It’s always struck me as foolish when Christian organizations embraced government’s entrance into some aspect of civic life. Ross Douthat put it well earlier this year:
When government expands, it’s often at the expense of alternative expressions of community, alternative groups that seek to serve the common good. Unlike most communal organizations, the government has coercive power — the power to regulate, to mandate and to tax. These advantages make it all too easy for the state to gradually crowd out its rivals. The more things we “do together” as a government, in many cases, the fewer things we’re allowed to do together in other spheres.
That’s why I’m not surprised that city governments, notably NYC Soda Czar Michael Bloomberg, are cracking down on people feeding the homeless. At Reason, Baylen Linnekin reports:
Starting in about 2006, several cities began arresting, fining, and otherwise oppressing private individuals and nonprofits that feed the homeless and less fortunate….
In New York City, for example, Mayor Michael Bloomberg banned food donations to the homeless earlier this year “because the city can’t assess their salt, fat and fiber content.”

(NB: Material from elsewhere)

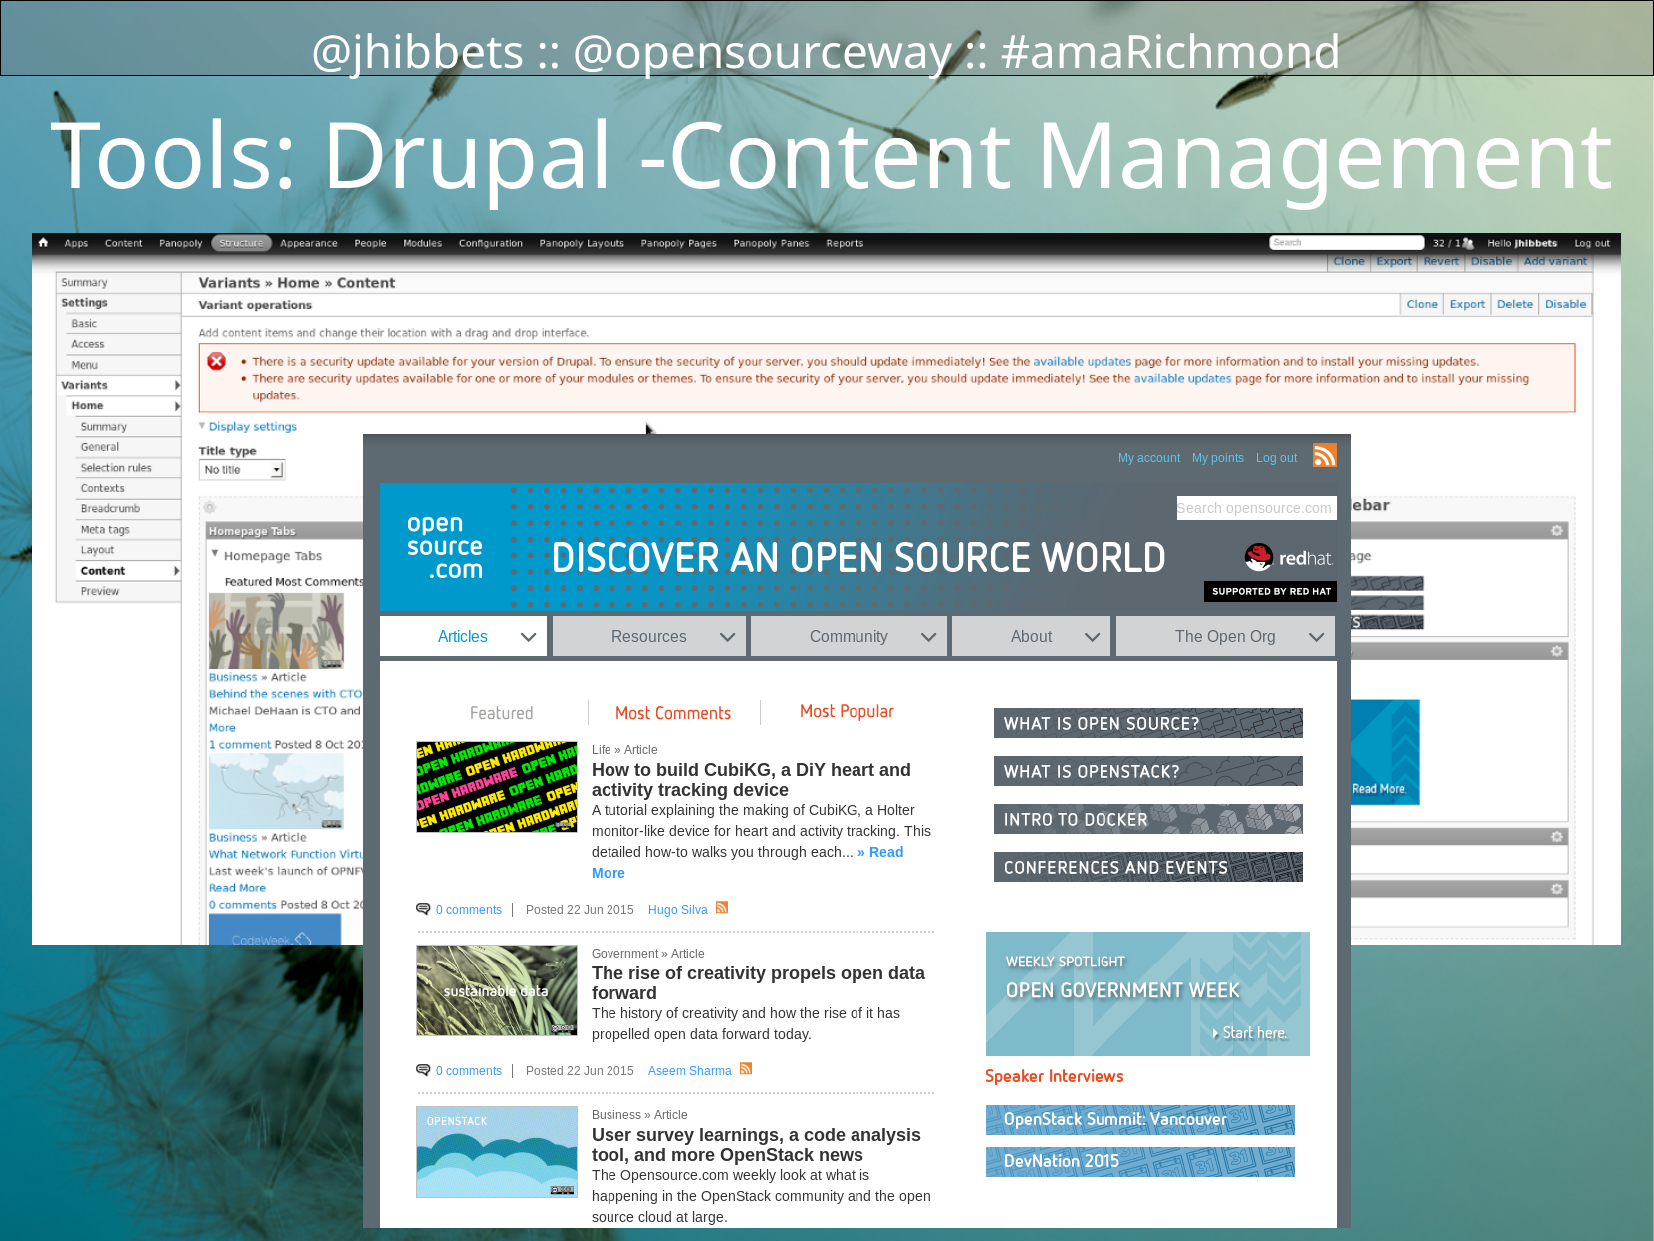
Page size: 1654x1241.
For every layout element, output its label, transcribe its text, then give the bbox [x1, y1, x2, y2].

In New York City, for example, Mayor Michael Bloomberg banned food donations to the homeless earlier this year “because the city can’t assess their salt, fat and fiber content.”
As government grows, it directly and indirectly crowds out voluntarily charity. My column today treats this theme, but in the light of the homeless-feeding-ban story, I wanted to provide the full comment Ashley McGuire of the Beckett Fund for Religious Liberty gave me at Friday’s rally for religious freedom:
The Catholic Church is the number-one non-governmental provider of health-care, education, and charitable services to the poor. That inevitably led to a conflict. The Church is the government’s biggest rival.
And government needs to crush or subjugate its rivals.